Waspsarearseholes · 25/08/2021 09:28

@diddl

"OP doesn't like dogs. She was attacked by one as a child. She doesn't want the dog in her home, and that's excluding the fact she has babies and a toddler in the house. She's not taking the dog so suggesting scenarios where it might work is pointless. OP doesn't want to look after the dog, that's as far as it goes."

I was replying to this from the Op-
"yeah that's why I feel a bit guilty about it, coz I could easily say we would take dog at ours OR I could walk the dog from hers"

It's just chatting!

My apologies. I should have realised that and didn't. I'm sorry
BlueMongoose · 25/08/2021 09:32

There's something wrong when a dog isn't house trained, unless it's ill in some way. And if you have a pet that isn't house trained, you ought not ask for it to be taken into anyone else's home. You have to make sure they know about the problem, and wait until they offer to have the dog if they want to. You don't put them in a difficult position by asking. And you certainly don't try to lie your way into it- what an example to set to your kids that is.....

I have a friend with a dog that 'leaks' a bit due to a medical condition. I'd be more than happy for the dog to come to the house because we could easily keep the dog with us in one of the rooms with a hard floor that can be wiped, I don't mind doing that at all and have said so, but even then my friend tends not to bring the dog.

Balonzette · 25/08/2021 09:32

I have a dog, one toddler and one baby and IT CAN BE SO HARD. And that's in my situation, where the dog is housetrained, toddler and baby have known him their whole life, and I'm a dog person.
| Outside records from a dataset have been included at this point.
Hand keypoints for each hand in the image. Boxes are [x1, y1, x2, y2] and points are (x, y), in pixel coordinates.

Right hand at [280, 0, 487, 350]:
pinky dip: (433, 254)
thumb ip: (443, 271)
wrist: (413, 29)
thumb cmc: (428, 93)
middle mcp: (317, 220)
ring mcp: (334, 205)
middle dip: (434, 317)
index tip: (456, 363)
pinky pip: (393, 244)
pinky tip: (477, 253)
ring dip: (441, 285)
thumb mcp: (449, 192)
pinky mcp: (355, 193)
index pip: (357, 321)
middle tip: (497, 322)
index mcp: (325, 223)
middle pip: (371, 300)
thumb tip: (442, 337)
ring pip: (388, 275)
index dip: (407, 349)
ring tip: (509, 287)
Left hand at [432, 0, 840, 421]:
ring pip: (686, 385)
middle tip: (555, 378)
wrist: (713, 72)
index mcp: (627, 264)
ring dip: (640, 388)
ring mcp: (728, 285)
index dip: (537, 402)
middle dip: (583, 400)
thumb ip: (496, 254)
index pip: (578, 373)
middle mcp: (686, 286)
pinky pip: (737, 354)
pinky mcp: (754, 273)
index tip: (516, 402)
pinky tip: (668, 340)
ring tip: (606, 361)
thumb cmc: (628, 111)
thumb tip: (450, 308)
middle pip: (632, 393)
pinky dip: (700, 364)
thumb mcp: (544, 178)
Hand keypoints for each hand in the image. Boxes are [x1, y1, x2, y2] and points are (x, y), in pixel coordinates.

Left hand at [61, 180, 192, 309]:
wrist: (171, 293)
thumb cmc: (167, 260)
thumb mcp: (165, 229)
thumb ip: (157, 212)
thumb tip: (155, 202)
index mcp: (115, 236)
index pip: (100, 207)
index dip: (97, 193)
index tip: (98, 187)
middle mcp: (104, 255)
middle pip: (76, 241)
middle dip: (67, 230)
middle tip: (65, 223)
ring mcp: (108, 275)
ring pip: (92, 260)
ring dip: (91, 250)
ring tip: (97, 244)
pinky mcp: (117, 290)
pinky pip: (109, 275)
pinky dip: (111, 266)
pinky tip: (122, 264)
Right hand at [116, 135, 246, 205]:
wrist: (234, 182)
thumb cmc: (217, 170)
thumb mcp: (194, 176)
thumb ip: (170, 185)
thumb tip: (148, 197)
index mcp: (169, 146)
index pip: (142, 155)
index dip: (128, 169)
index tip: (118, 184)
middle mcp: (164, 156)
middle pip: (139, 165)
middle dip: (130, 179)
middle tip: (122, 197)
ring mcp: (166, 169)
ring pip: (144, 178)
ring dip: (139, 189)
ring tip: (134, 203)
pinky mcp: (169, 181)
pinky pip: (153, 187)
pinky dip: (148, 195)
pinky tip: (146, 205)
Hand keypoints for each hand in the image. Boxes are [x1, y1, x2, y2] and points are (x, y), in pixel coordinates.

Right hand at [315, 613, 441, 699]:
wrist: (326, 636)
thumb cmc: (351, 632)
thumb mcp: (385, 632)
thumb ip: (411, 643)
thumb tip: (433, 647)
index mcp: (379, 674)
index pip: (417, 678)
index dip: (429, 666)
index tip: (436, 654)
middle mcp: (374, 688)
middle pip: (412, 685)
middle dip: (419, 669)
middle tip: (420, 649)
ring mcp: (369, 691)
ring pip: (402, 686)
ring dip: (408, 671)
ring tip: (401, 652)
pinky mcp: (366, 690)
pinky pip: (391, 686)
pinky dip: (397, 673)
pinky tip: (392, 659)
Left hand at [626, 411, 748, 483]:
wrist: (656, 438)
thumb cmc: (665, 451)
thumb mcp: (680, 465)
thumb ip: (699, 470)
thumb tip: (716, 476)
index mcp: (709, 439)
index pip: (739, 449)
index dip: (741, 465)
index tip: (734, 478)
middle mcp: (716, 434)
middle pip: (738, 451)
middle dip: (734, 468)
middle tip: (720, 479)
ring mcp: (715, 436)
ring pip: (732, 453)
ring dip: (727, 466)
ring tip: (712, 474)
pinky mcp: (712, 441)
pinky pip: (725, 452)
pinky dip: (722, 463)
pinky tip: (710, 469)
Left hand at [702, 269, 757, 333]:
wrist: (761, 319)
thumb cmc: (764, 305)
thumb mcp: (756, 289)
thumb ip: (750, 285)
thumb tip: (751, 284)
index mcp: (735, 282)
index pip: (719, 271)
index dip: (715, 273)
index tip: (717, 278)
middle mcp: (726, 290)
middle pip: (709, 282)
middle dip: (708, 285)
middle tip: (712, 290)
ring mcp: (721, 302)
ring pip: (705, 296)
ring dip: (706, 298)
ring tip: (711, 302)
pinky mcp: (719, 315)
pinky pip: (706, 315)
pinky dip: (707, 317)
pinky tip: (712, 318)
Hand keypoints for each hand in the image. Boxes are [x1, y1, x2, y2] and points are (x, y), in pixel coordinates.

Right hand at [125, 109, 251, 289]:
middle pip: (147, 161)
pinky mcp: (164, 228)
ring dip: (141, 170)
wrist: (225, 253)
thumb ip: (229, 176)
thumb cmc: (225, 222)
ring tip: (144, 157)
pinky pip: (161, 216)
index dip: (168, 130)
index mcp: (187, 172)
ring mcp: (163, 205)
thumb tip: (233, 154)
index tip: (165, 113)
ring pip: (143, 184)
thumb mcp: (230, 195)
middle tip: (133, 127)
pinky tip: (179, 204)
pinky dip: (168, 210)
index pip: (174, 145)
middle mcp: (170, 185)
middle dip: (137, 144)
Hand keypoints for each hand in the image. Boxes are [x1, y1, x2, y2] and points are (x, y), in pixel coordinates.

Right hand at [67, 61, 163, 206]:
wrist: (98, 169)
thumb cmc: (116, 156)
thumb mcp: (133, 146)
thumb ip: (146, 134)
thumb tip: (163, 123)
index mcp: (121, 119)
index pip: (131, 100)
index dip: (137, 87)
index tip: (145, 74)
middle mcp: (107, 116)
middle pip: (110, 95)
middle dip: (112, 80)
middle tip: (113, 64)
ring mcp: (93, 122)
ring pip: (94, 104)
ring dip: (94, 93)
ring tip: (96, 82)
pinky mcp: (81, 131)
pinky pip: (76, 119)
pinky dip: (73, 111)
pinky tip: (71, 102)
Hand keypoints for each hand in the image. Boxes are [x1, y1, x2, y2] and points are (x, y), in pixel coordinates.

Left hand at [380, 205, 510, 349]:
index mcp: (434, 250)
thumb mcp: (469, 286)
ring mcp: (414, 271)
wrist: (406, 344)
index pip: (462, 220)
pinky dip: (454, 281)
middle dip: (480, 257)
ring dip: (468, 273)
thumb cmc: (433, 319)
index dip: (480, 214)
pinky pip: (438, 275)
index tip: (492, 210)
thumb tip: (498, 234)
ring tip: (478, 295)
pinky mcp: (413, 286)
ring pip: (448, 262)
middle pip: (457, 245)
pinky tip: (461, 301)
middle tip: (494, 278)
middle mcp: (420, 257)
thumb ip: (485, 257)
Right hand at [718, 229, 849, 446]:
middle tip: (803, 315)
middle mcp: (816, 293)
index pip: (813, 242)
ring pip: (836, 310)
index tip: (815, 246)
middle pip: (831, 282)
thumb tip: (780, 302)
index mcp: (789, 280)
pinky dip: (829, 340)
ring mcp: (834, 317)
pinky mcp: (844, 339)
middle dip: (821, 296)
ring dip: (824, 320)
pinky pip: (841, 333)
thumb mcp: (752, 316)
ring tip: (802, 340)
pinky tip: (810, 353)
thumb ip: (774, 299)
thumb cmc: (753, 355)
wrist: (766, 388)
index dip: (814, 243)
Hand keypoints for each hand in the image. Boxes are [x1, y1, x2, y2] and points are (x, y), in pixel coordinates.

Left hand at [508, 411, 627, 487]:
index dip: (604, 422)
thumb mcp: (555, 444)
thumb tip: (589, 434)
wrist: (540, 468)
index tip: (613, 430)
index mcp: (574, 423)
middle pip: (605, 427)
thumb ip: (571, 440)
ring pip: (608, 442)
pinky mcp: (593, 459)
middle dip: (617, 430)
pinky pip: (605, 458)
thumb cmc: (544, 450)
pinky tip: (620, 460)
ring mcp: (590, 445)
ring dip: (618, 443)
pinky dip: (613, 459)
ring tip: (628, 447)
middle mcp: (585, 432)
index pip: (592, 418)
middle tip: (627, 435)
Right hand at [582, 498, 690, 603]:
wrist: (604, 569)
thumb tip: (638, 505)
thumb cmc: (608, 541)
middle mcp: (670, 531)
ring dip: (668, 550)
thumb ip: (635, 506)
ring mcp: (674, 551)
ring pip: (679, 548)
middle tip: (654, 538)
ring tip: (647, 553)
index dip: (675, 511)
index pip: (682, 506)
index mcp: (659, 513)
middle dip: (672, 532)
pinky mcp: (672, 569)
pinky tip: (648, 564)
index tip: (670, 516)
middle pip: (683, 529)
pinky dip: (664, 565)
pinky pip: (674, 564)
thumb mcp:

If the dog wasn't housetrained, the toddler and baby hadn't known the dog their whole lives, and I had one extra baby, and I wasn't a dog person, there is literally no way on earth I'd ever consider it. No way. No WAY.

It will be a nightmare OP. Sounds like the dog will be peeing and pooing where babies need to crawl/toddle. Toddler and babies will likely be either obsessed with the dog or terrified by dog, either way will be exhausting and demand all your attention. Walking the dog will be a nightmare - a double pram, a toddler and a dog lead? Picking up dog poo in a plastic bag while pushing a pram and holding a toddler's hand is a nightmare and what if there's not a bin close!

Stand your ground or you'll regret it.

Dog can go to a kennel.

steppemum · 25/08/2021 09:32

wow CF at its best (or shoudl that be at its worst Grin)

I think that it might be time to give a more serious reply, along the lones of:

I will never have a dog in the house, having been attacked as a child. please do not think that it will ever be a possibility for you to leave the dog here.

I suspect that your DSD may have given her the impression that she would be able to take the dog to her dads, that you just needed 'persuading' Time to be clear this is not going to ever happen.

Enough4me · 25/08/2021 09:36

I'm sure she'd know from conversations with her DD that you aren't a dog person.
She thinks she can manipulate you. If you now take the dog, she's right and will likely try more CFery in the future. Next time it will be a week/fortnight...well you agreed last time.

KatherineSiena · 25/08/2021 09:38

Aside from all your other problems why on earth can’t your children do some chores and look after the pets? If they aren’t they certainly should be at their ages.

KatherineSiena · 25/08/2021 09:39

Ignore me, wrong thread.

Although you’re not in the wrong and your DSC’s mum is definitely a CF!